━━━━━ Provided passage ━━━━━

A NSW Government website

Benefits of on-farm weather stations on orchards in NSW

Key points

  • Local weather stations provide insights into the local climate data that can be used to accurately log spray records and minimize spray drift
  • Chill portions accumulation can be calculated more accurately
  • Rainfall data is an excellent tool growers can use to improve their irrigation efficiency and decision making

Atmos 41 weather station in orchard

Horticulture producers across NSW have decided to invest in their own on-farm weather stations. Commonly, producers are getting their current weather information from services such as the Bureau of meteorology and Elders Weather, however the nearest weather station to a particular property may be more than 30km away meaning that the data that producers are obtaining is not accurate for their property. The addition of these on-farm weather stations have enabled producers to access up to date and current climatic conditions relevant to them, allowing them to better manage their systems.

Orchards across the growing regions have started to invest in weather stations that provide them with information relevant to their property, allowing them to make better, more informed management decisions.

Understanding the climate and the impacts it has on production is crucial for growers to be able to produce high quality yields. Deploying a weather station on farm allows for better understand of the different climatic thresholds experienced.

━━━━━

◆ **Instructions**
- 1) Reproduce the part of the weather station article starting at "Orchards across the" and ending at "informed management decisions.".
- 2) Answer these from the weather station article:
(a) Which two services do producers commonly get their current weather information from?
(b) How far away may the nearest weather station to a property be?
(c) Which data can growers use to improve their irrigation efficiency and decision making?

━━━━━ Given data ━━━━━

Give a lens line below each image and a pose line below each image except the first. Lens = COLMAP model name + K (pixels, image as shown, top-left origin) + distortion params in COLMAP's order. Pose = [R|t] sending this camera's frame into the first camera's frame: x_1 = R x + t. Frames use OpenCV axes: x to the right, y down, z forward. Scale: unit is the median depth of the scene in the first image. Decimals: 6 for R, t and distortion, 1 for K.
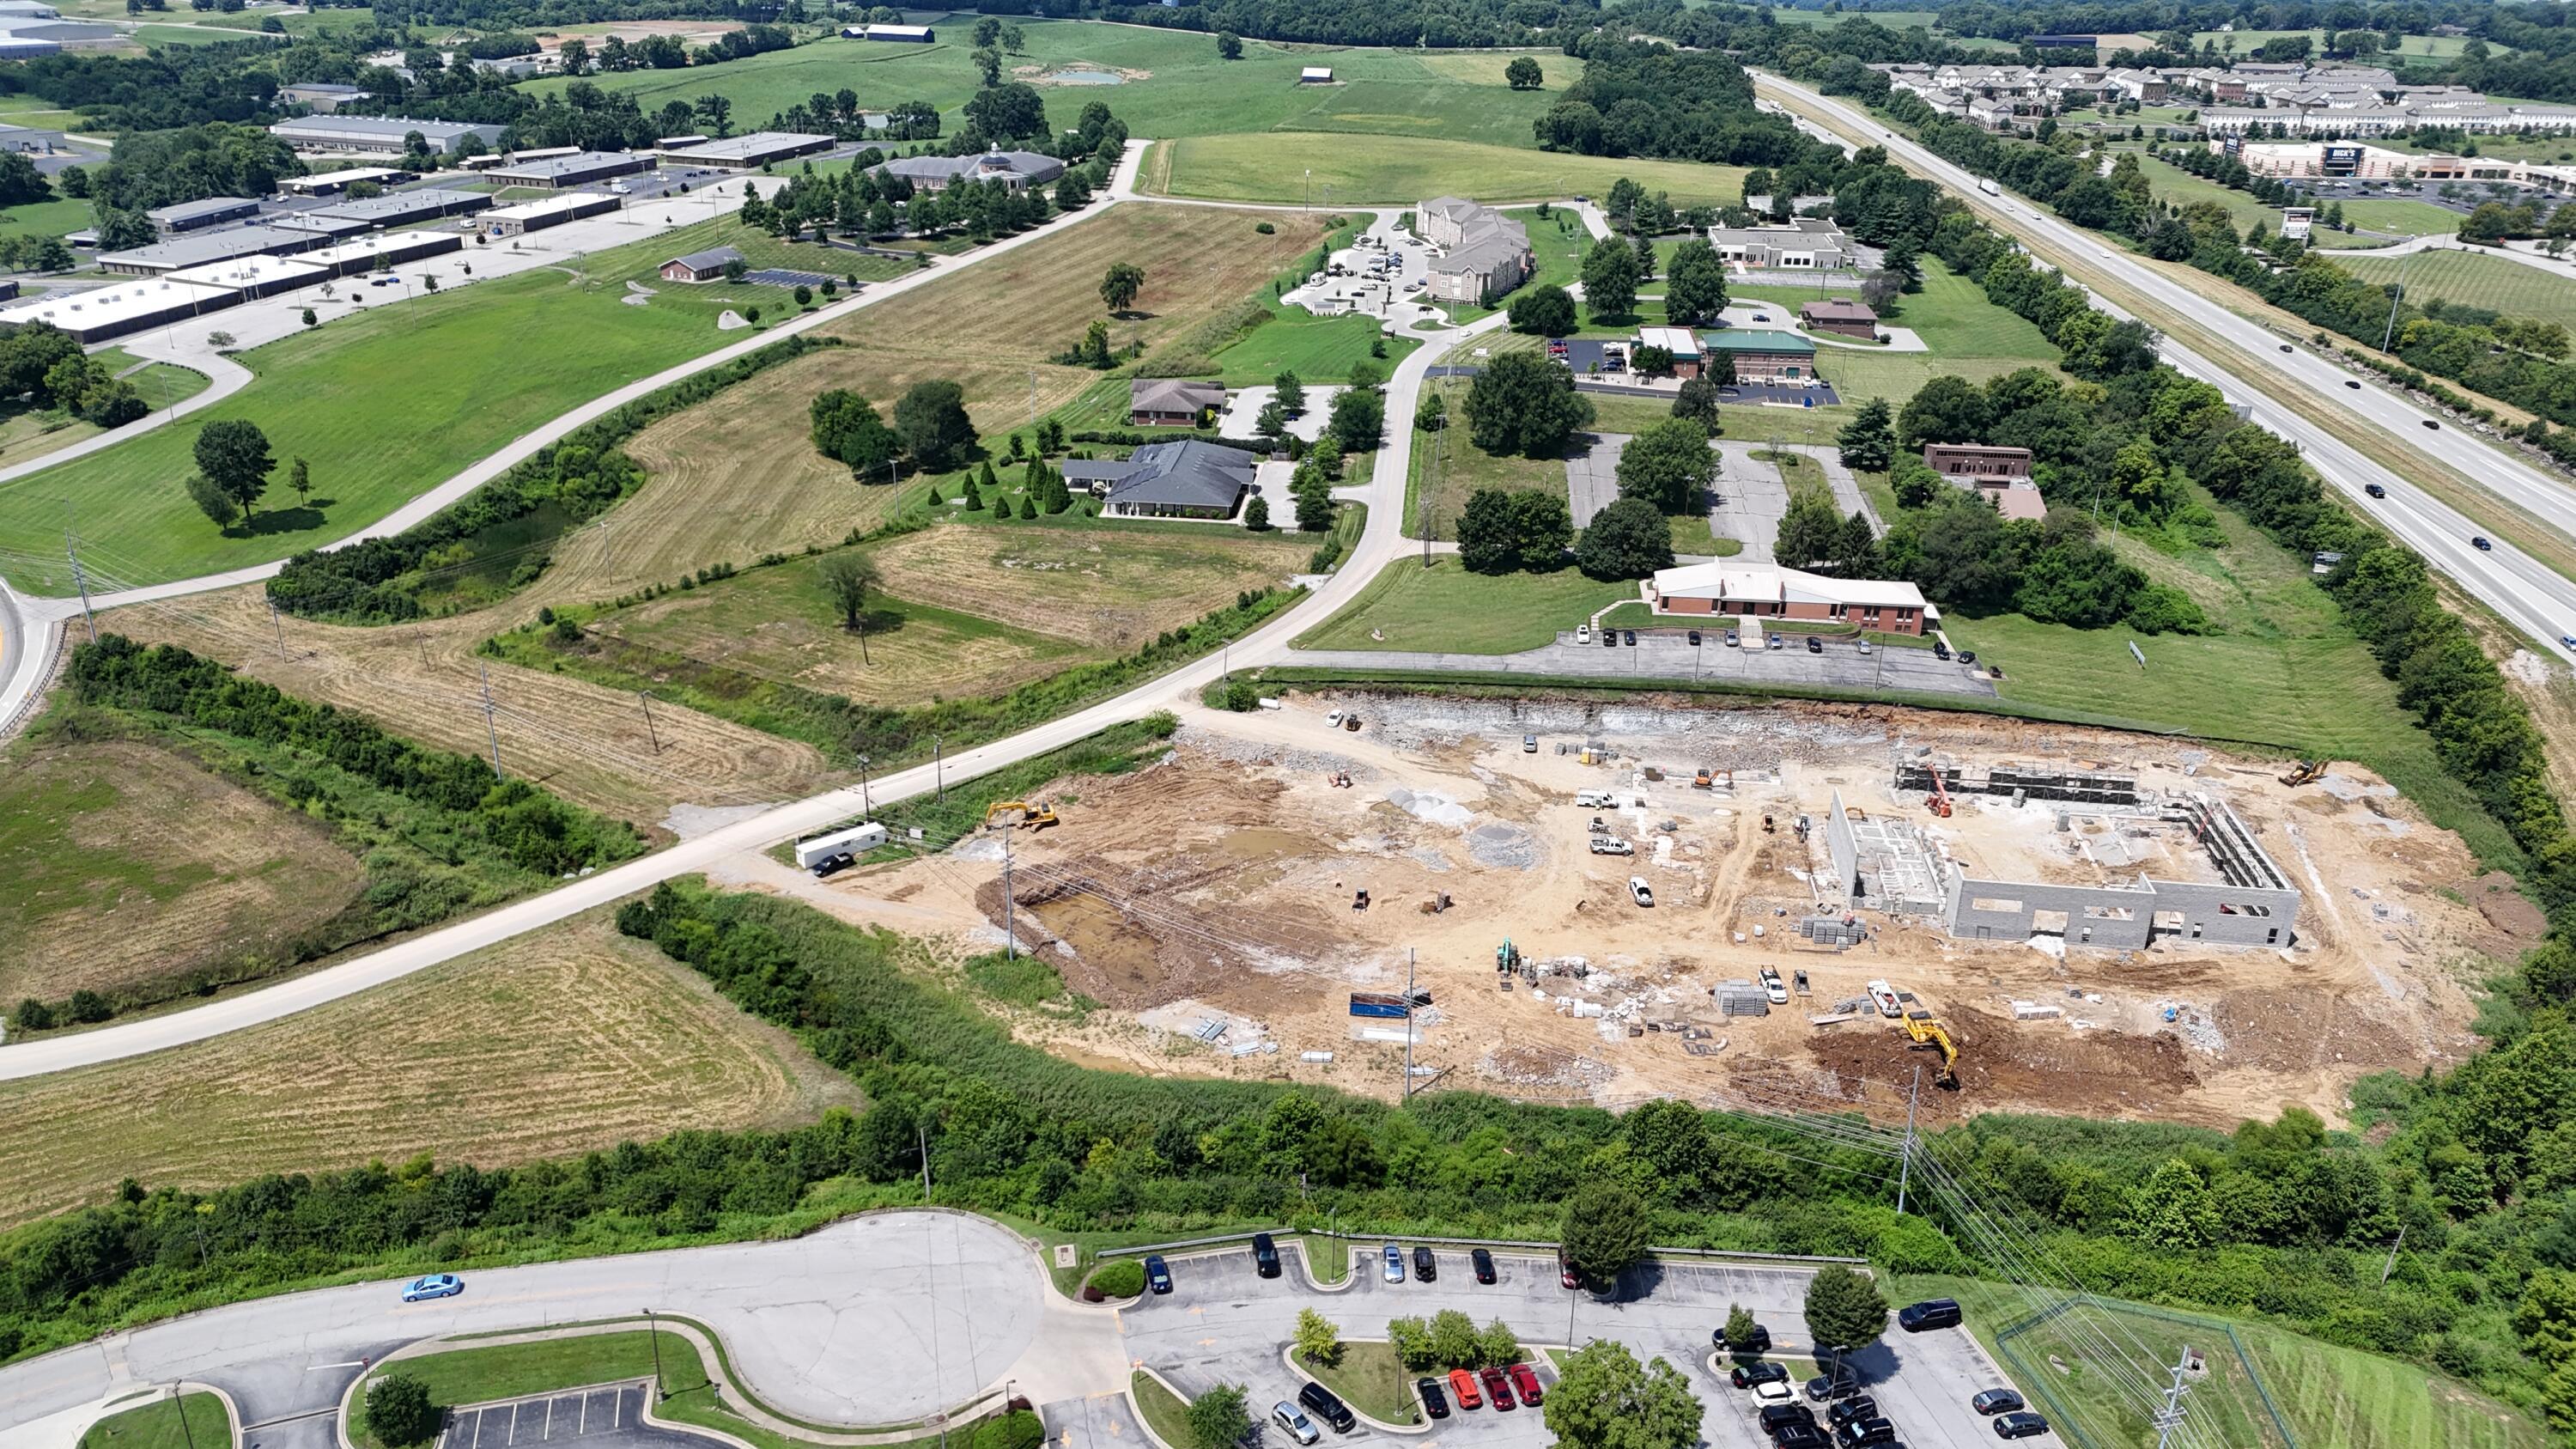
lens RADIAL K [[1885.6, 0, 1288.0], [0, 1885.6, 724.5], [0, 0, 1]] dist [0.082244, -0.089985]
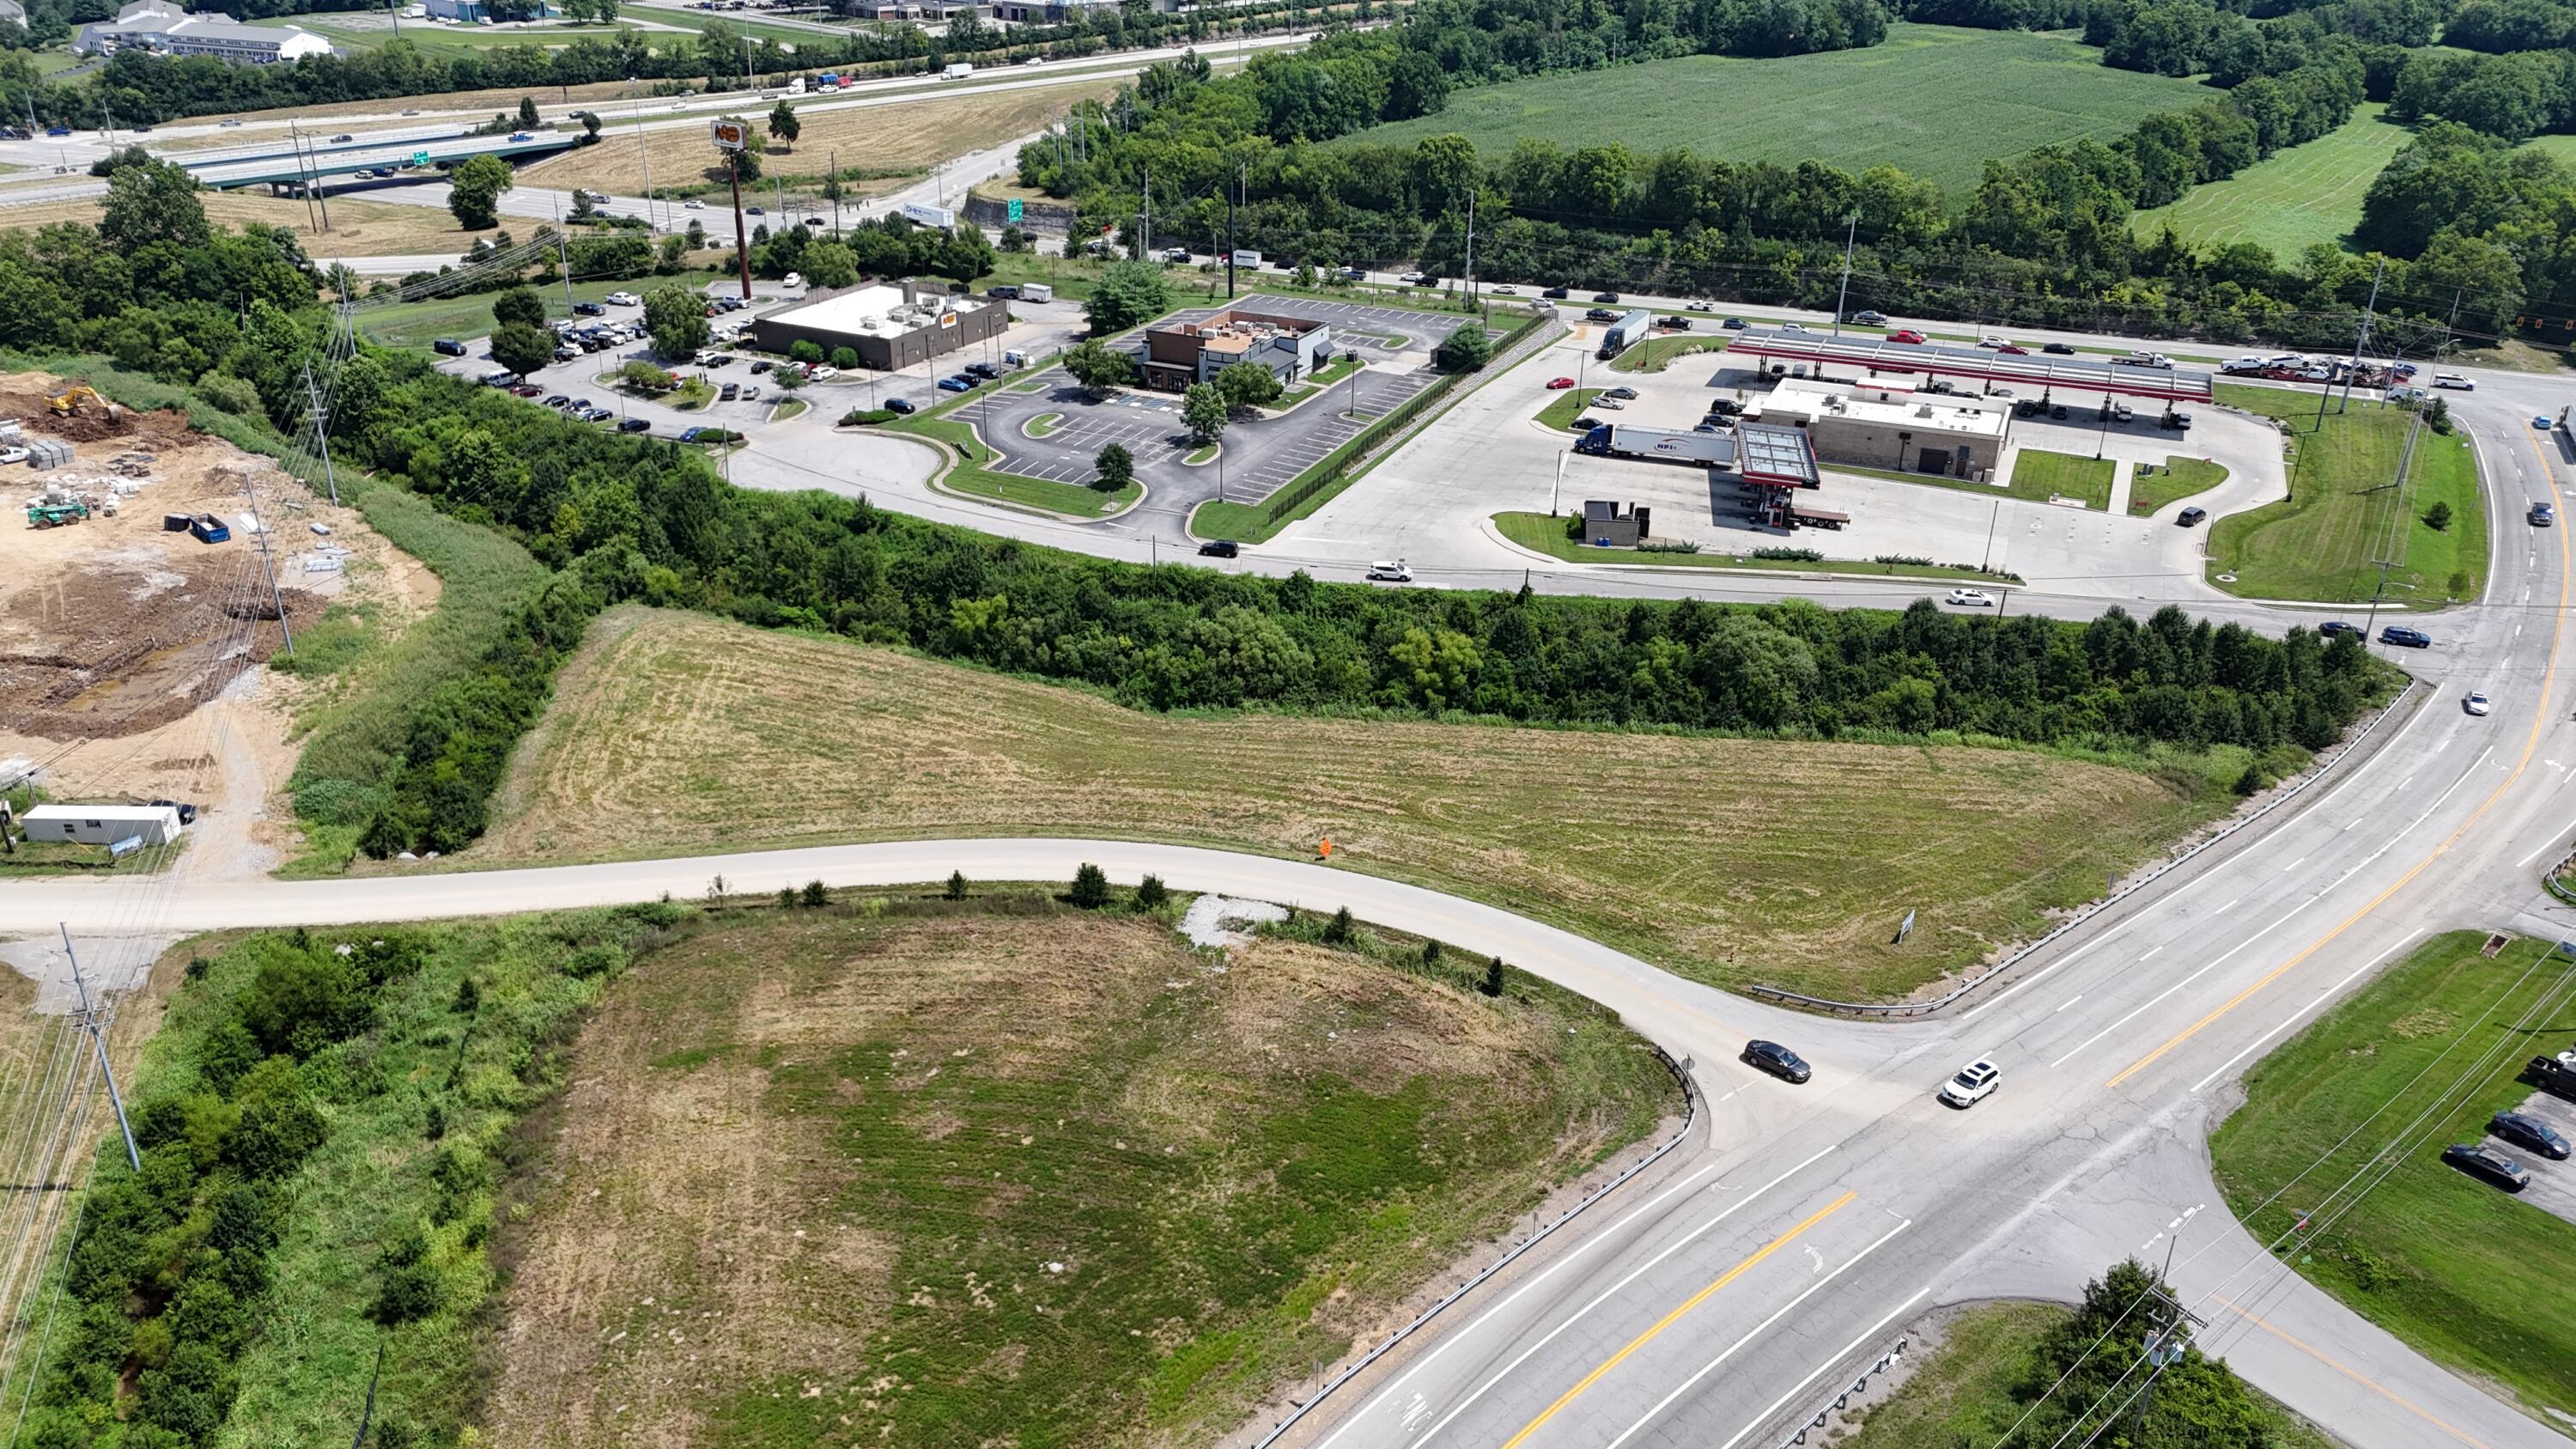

━━━━━

◆ **Answers by item**
- 1)
Orchards across the growing regions have started to invest in weather stations that provide them with information relevant to their property, allowing them to make better, more informed management decisions.

- 2)
(a) The Bureau of Meteorology and Elders Weather.
(b) More than 30km away.
(c) Rainfall data.